• TEXTE DU DOCUMENT
Musée du Louvre, des chefs-d'oeuvre passés sous X

Composition, structure, datation… Au Centre de recherche et de restauration des musées de France (C2RMF), la radioactivité fait parler les œuvres d’art.

Depuis 1987, des chercheurs venus de tous les musées de France et du monde entier se relaient pour recueillir les oracles d’Aglaé, l’Accélérateur Grand Louvre d’analyses élémentaires.
Depuis 1987, des chercheurs venus de tous les musées de France et du monde entier se relaient pour recueillir les oracles d’Aglaé, l’Accélérateur Grand Louvre d’analyses élémentaires. - © C2RMF/Maigret Fournier

Le musée du Louvre abrite bien des trésors, mais pas seulement ceux de pharaons égyptiens. Sous le jardin des Tuileries, le Centre de recherche et de restauration des musées de France (C2RMF) cache une merveille… de technologie !
Aglaé¹ est le seul accélérateur de particules au monde dédié à l’analyse d’œuvres du patrimoine. Sous l’effet de ses protons et particules alpha, la glaçure d’une céramique révèle sa composition chimique, les composants des grenats identifient leur lieu d’extraction, les ingrédients d’un vernis signent une époque…
Quentin Lemasson, ingénieur d’études au C2RMF et spécialiste d’Aglaé, exerce aussi la fonction de personne compétente en radioprotection (PCR) : “Définition et balisage des zones chaudes, dosimétrie d’ambiance et des travailleurs, contrôle des équipements… Je veille sur la sécurité de quatre ingénieurs et d’un apprenti, utilisateurs permanents, d’une dizaine d’utilisateurs réguliers en interne et d’une multitude d’autres ponctuels, chercheurs, conservateurs, restaurateurs, archéologues…”

• TRAVAIL DEMANDÉ
Recopiez le passage du texte sur l'accélérateur Aglaé, depuis « Musée du Louvre, des » jusqu'à « merveille… de technologie ! » inclus.

• DONNÉES
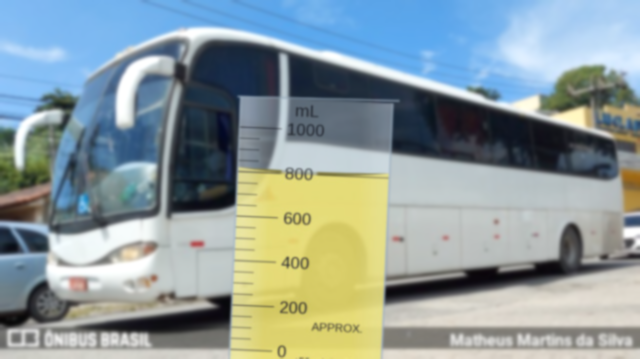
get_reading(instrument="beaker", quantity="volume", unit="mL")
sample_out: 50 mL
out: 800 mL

---

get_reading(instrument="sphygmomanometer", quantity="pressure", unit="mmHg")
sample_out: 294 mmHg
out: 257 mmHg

• CORRIGÉ
Musée du Louvre, des chefs-d'oeuvre passés sous X

Composition, structure, datation… Au Centre de recherche et de restauration des musées de France (C2RMF), la radioactivité fait parler les œuvres d’art.

Depuis 1987, des chercheurs venus de tous les musées de France et du monde entier se relaient pour recueillir les oracles d’Aglaé, l’Accélérateur Grand Louvre d’analyses élémentaires.
Depuis 1987, des chercheurs venus de tous les musées de France et du monde entier se relaient pour recueillir les oracles d’Aglaé, l’Accélérateur Grand Louvre d’analyses élémentaires. - © C2RMF/Maigret Fournier

Le musée du Louvre abrite bien des trésors, mais pas seulement ceux de pharaons égyptiens. Sous le jardin des Tuileries, le Centre de recherche et de restauration des musées de France (C2RMF) cache une merveille… de technologie !